Use of operator defect identities in multi-channel signal plus residual-analysis via iterated products and telescoping energy-residuals: Applications to kernels in machine learning
This work addresses theoretical analysis challenges in complex systems and machine learning, though it appears incremental as it builds on existing operator theory and residual analysis concepts.
The paper tackles the problem of analyzing complex systems with component subdivisions by developing an operator theoretic framework for residual analysis, proving new admissibility results and a priori bounds on energy residuals. It applies this framework to machine learning algorithms like greedy Kernel PCA, providing explicit convergence results, residual energy decomposition, and stability criteria under noise.

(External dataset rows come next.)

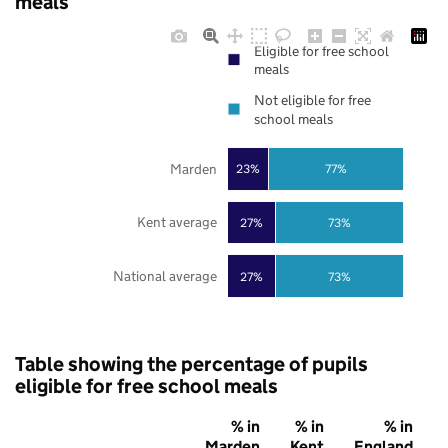
meals
Eligible for free school
meals
Not eligible for free
school meals
Marden
23%
77%
Kent average
27%
73%
National average
27%
73%
Table showing the percentage of pupils
eligible for free school meals
% in
% in
% in
Marden
Kent
England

We present a new operator theoretic framework for analysis of complex systems with intrinsic subdivisions into components, taking the form of "residuals" in general, and "telescoping energy residuals" in particular. We prove new results which yield admissibility/effectiveness, and new a priori bounds on energy residuals. Applications include infinite-dimensional Kaczmarz theory for $λ_{n}$-relaxed variants, and $λ_{n}$-effectiveness. And we give applications of our framework to generalized machine learning algorithms, greedy Kernel Principal Component Analysis (KPCA), proving explicit convergence results, residual energy decomposition, and criteria for stability under noise.